◆ What the task asks
Only one portion of the data is to be written out: from the line bearing "Figure 4. qRT-PCR" through the line bearing "FIGURE 3 | Receiver". Write it exactly as it appears.

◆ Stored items
□ □ □ □ □

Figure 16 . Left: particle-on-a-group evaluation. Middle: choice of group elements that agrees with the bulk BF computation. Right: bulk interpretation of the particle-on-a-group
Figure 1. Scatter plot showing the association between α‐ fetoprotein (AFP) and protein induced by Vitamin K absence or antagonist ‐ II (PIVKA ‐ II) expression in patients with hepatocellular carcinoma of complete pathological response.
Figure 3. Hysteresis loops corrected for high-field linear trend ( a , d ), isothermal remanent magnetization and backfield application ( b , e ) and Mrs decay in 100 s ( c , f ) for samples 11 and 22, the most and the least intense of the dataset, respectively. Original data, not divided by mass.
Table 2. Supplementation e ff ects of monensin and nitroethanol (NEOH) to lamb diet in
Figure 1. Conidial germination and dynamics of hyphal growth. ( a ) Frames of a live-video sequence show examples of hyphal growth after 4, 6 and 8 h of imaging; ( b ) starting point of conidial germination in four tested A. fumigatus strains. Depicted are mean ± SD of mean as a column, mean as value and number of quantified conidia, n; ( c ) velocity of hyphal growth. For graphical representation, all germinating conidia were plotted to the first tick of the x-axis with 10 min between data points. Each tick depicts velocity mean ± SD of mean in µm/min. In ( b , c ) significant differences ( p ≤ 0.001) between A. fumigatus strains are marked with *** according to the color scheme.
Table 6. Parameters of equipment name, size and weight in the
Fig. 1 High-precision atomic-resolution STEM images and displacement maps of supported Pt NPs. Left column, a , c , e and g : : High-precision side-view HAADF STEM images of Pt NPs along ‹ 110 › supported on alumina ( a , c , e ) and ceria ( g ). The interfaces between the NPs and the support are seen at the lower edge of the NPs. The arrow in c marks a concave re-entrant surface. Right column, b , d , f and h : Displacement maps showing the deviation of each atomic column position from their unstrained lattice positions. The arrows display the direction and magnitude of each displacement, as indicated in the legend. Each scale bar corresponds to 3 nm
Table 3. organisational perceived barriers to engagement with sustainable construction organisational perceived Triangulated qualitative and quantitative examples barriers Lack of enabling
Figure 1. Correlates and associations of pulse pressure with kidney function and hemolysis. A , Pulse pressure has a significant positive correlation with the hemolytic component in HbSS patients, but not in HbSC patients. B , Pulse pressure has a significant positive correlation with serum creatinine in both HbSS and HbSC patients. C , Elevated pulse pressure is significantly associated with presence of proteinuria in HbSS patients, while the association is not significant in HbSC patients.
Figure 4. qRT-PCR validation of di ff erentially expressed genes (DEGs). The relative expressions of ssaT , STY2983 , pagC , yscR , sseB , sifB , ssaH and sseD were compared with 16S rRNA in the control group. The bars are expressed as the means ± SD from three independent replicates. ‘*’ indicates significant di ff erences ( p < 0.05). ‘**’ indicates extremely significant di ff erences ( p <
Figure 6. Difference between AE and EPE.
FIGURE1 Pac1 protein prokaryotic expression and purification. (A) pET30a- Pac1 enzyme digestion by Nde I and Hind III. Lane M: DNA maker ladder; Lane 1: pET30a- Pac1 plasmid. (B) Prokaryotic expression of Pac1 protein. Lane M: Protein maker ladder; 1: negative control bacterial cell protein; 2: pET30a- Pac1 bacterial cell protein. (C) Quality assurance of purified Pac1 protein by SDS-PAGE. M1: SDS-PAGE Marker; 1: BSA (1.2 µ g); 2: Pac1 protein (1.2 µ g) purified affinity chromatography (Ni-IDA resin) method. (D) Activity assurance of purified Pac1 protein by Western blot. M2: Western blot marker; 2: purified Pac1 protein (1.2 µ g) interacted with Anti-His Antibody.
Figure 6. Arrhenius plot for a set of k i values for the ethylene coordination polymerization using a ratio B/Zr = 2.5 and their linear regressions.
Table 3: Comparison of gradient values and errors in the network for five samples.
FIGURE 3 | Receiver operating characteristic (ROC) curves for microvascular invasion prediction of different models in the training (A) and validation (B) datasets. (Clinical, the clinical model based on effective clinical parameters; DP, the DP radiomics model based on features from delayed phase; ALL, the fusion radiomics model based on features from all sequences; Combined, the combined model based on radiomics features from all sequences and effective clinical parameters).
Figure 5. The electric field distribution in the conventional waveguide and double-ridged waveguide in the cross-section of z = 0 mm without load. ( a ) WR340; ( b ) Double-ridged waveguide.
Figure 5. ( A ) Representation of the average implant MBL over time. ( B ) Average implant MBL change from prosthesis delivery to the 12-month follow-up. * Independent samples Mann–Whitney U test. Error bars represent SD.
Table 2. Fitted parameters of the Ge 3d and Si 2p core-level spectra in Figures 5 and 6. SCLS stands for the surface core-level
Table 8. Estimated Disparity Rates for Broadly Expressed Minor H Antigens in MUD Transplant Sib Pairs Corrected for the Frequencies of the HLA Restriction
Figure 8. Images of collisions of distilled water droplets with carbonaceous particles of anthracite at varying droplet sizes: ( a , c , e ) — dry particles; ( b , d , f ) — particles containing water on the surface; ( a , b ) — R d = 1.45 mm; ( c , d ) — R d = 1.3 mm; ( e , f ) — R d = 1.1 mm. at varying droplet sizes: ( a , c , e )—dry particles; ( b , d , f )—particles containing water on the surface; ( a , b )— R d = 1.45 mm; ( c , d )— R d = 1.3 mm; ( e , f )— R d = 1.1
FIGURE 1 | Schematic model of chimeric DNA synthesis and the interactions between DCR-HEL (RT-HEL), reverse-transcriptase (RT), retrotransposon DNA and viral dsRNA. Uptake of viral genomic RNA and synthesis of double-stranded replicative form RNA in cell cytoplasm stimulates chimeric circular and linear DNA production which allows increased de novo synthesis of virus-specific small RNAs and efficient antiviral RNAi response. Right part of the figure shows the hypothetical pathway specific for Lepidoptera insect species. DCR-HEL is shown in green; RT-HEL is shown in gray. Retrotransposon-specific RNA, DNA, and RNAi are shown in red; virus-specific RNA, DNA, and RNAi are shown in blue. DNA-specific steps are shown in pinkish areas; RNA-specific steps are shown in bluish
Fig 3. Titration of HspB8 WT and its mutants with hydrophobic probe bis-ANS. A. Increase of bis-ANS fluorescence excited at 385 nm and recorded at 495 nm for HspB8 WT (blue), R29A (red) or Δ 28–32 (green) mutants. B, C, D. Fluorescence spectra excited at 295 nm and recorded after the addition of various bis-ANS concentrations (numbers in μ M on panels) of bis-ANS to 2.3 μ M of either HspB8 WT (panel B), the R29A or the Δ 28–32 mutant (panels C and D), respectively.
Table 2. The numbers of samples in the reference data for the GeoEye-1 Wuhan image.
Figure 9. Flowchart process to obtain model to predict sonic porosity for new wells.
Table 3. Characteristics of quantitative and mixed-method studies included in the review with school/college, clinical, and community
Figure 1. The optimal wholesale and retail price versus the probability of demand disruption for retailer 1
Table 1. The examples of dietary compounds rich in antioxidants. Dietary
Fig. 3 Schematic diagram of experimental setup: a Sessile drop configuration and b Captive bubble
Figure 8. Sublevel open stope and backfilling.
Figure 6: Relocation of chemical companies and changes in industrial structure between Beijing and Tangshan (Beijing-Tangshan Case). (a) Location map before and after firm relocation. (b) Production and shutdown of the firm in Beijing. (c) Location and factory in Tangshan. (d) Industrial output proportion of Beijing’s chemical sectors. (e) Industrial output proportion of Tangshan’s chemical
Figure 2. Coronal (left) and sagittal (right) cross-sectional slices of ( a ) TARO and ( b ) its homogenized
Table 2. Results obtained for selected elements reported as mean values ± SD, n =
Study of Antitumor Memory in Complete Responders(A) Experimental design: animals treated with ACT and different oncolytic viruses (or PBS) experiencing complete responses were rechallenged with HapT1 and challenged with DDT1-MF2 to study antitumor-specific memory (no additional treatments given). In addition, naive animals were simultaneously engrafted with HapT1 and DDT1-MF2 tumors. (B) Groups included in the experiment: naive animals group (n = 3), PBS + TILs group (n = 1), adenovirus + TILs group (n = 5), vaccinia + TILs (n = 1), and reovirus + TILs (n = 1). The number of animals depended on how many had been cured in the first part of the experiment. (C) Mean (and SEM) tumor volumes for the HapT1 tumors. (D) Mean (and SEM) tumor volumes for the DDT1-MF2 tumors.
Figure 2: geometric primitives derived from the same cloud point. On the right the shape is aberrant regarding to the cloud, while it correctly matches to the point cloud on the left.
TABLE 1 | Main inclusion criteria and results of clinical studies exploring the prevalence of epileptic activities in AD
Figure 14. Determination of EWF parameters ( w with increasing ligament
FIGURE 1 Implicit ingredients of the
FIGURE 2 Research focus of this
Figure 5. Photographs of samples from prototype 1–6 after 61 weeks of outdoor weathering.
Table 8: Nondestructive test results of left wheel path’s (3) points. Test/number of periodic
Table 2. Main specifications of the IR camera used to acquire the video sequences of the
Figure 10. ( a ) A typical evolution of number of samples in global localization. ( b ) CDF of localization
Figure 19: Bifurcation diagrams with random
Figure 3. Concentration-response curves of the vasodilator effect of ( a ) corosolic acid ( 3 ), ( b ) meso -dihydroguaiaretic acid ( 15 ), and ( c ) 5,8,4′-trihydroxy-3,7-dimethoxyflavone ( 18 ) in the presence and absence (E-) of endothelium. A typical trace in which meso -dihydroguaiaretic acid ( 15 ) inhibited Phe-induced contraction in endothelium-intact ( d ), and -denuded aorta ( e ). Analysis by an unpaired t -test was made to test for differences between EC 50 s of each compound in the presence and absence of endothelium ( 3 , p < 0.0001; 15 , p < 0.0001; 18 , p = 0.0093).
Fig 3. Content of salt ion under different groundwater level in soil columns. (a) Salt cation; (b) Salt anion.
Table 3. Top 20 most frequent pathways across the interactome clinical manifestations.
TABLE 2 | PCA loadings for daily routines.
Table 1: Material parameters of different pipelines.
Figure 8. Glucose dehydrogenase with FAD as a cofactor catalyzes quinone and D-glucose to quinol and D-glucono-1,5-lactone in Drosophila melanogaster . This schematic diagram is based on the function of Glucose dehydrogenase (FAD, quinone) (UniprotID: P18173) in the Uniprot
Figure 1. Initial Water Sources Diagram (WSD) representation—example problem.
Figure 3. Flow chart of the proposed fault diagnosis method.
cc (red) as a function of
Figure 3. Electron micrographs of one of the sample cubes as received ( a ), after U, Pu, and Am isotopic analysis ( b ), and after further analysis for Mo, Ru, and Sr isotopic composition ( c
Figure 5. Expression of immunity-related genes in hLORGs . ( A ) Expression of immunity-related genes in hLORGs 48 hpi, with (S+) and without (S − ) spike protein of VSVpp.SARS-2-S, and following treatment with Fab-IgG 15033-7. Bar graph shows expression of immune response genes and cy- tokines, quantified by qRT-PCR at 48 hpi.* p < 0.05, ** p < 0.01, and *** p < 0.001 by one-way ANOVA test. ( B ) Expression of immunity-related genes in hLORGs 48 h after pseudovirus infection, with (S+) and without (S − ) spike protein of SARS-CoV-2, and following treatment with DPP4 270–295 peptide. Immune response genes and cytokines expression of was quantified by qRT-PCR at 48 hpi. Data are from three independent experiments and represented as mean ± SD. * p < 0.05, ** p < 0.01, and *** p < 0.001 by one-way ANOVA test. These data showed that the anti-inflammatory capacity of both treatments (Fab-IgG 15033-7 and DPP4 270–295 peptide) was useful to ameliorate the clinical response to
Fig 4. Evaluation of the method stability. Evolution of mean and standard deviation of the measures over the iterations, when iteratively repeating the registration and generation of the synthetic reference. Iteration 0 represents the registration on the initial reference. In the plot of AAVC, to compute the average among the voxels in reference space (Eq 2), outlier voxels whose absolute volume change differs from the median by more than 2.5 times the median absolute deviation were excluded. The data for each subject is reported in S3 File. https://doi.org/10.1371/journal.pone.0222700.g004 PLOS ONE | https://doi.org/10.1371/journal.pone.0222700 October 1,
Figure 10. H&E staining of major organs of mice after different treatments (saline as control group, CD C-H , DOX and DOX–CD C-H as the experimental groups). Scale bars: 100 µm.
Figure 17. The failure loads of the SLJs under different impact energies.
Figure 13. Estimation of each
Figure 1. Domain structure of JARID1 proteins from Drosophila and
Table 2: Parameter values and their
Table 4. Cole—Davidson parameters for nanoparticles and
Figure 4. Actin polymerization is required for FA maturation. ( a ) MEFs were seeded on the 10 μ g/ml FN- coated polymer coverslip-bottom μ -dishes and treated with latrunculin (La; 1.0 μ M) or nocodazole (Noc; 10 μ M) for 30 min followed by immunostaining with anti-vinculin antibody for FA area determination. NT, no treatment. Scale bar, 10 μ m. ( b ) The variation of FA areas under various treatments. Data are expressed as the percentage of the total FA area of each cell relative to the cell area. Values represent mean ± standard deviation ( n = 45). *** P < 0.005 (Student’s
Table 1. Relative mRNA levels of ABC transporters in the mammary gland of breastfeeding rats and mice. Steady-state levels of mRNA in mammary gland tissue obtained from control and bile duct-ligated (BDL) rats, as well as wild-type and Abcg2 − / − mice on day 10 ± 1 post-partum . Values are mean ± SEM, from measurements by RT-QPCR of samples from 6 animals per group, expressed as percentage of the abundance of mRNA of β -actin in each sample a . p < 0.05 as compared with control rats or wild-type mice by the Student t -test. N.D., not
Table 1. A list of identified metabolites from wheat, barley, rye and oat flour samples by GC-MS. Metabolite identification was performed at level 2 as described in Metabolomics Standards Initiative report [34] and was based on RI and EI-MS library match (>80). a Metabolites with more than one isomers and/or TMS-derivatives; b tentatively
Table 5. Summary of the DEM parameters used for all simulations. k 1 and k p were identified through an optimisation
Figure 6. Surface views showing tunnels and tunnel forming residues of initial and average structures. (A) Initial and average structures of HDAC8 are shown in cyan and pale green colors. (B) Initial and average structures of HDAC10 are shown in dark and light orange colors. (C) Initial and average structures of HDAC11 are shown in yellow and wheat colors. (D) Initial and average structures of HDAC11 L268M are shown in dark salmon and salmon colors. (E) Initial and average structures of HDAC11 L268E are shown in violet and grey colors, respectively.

□ □ □ □ □

◆ Answer area
Figure 4. qRT-PCR validation of di ff erentially expressed genes (DEGs). The relative expressions of ssaT , STY2983 , pagC , yscR , sseB , sifB , ssaH and sseD were compared with 16S rRNA in the control group. The bars are expressed as the means ± SD from three independent replicates. ‘*’ indicates significant di ff erences ( p < 0.05). ‘**’ indicates extremely significant di ff erences ( p <
Figure 6. Difference between AE and EPE.
FIGURE1 Pac1 protein prokaryotic expression and purification. (A) pET30a- Pac1 enzyme digestion by Nde I and Hind III. Lane M: DNA maker ladder; Lane 1: pET30a- Pac1 plasmid. (B) Prokaryotic expression of Pac1 protein. Lane M: Protein maker ladder; 1: negative control bacterial cell protein; 2: pET30a- Pac1 bacterial cell protein. (C) Quality assurance of purified Pac1 protein by SDS-PAGE. M1: SDS-PAGE Marker; 1: BSA (1.2 µ g); 2: Pac1 protein (1.2 µ g) purified affinity chromatography (Ni-IDA resin) method. (D) Activity assurance of purified Pac1 protein by Western blot. M2: Western blot marker; 2: purified Pac1 protein (1.2 µ g) interacted with Anti-His Antibody.
Figure 6. Arrhenius plot for a set of k i values for the ethylene coordination polymerization using a ratio B/Zr = 2.5 and their linear regressions.
Table 3: Comparison of gradient values and errors in the network for five samples.
FIGURE 3 | Receiver operating characteristic (ROC) curves for microvascular invasion prediction of different models in the training (A) and validation (B) datasets. (Clinical, the clinical model based on effective clinical parameters; DP, the DP radiomics model based on features from delayed phase; ALL, the fusion radiomics model based on features from all sequences; Combined, the combined model based on radiomics features from all sequences and effective clinical parameters).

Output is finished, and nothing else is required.